The NS approach has been a real revolution for the RNA-seq procedure, because PCR bias can be eliminated by using direct cDNA/RNA sequencing. The main strengths of this strategy are the possibility to obtain full-length transcripts, with unambiguous identification of transcripts and isoforms, and the opportunity to study splice variants and chimeric transcripts and SVs more accurately. As in NS the read length corresponds to the fragment length, the limits typical of short-read sequencing are overcome.

Nanopore transcriptome analysis also allows estimation of the poly(A) tail length (Workman et al., 2018), that is important for RNA stability and translation, and is difficult to study with standard short-read sequencing methods (Seki et al., 2019). Overall, NS currently offers three different approaches for RNA-seq: cDNA-PCR sequencing, direct cDNA sequencing and direct RNA sequencing; the latter is the first direct RNA sequencing method (Garalde et al., 2018). Compared to short-read sequencing, long-read RNA-seq, whether long-read cDNA or direct RNA, is potentially a more appropriate approach for isoform discovery, fusion transcript discovery, de novo transcriptome analysis and analysis of complex loci.

Moreover, direct RNA-seq allows epitranscriptome analysis, through the detection of transcriptional modifications inferred from the signal as the RNA molecule passes through the nanopore (Schwartz and Motorin, 2017; Workman et al., 2018; Wongsurawat et al., 2018; Liu et al., 2019), as subsequently described. However, the main drawback of nanopore transcriptome analysis is a lower throughput compared to short-read sequencing; the throughput further decreases when using the direct RNA approach, that is the method with the highest input requirement, due to a slower transition through the pore compared to the DNA strand. In direct RNA-seq, 500 ng of polyA mRNA are needed as starting material, which may not be available for some critical samples. Moreover, RNA degradation can compromise an efficient detection of splice variants; the application of method for isolating intact transcripts (for instance, by targeting the eukaryotic 5′ cap) may be very effective for this purpose (Garalde et al., 2018).
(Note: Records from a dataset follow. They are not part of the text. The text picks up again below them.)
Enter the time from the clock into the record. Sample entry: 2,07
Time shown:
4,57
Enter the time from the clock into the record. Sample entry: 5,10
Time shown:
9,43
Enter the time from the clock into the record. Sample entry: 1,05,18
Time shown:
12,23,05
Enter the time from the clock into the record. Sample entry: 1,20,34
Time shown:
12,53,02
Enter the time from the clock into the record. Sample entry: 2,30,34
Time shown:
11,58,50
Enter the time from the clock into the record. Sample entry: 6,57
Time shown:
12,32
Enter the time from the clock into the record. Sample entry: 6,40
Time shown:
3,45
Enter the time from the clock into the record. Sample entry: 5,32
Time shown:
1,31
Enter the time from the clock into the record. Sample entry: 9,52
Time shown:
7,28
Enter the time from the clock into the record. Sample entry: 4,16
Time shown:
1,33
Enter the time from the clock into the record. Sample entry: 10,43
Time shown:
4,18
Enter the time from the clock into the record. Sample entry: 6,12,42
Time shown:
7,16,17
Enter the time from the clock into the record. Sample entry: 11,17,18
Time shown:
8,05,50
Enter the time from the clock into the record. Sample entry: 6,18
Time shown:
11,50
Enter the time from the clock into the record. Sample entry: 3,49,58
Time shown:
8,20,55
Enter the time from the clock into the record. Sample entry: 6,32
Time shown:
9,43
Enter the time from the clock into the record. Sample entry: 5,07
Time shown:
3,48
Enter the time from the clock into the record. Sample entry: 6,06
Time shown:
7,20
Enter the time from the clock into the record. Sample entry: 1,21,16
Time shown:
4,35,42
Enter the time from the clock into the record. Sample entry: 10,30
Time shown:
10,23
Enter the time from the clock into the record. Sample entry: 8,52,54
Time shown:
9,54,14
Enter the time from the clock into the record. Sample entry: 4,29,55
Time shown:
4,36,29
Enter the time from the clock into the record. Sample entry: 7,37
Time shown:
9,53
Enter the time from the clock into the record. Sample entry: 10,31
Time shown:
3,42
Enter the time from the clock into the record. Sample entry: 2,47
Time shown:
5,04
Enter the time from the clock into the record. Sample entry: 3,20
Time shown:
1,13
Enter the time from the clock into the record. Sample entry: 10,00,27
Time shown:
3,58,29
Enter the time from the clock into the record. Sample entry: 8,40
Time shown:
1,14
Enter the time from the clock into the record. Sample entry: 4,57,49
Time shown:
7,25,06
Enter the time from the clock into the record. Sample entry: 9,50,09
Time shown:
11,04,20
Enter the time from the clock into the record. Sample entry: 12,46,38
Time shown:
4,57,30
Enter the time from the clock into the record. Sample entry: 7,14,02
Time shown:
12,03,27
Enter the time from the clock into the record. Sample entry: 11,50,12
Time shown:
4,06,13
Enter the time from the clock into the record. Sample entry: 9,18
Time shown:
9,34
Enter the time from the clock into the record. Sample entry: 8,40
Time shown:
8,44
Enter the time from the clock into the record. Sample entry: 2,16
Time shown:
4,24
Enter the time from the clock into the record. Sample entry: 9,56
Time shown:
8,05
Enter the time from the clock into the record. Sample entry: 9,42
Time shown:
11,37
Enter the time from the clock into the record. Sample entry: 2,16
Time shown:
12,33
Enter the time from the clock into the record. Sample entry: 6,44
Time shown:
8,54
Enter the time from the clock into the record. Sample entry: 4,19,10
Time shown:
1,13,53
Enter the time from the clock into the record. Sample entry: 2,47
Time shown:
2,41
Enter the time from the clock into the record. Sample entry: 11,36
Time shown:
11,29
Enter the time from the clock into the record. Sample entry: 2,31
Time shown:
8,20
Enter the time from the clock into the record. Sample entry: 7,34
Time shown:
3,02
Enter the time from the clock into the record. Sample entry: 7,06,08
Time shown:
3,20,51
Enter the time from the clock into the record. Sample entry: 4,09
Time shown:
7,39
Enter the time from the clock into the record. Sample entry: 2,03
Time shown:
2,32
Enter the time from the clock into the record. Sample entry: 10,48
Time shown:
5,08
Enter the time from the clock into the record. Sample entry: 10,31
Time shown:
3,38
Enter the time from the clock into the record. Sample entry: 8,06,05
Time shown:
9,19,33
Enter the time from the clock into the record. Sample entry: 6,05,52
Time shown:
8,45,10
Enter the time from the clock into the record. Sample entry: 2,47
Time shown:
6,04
In some papers, nanopore cDNA and direct RNA sequencing approaches have been compared, illustrating the strengths and limitations of both (Workman et al., 2018; Seki et al., 2019; Soneson et al., 2019). Although direct sequencing of full-length cDNA/RNA molecules is promising, it has been reported that a certain percentage of the raw nanopore reads are unlikely to be full-length reference transcripts, both with direct cDNA and RNA sequencing, thus interfering with the true identification/quantification of transcripts; this aspect needs to be improved (Soneson et al., 2019).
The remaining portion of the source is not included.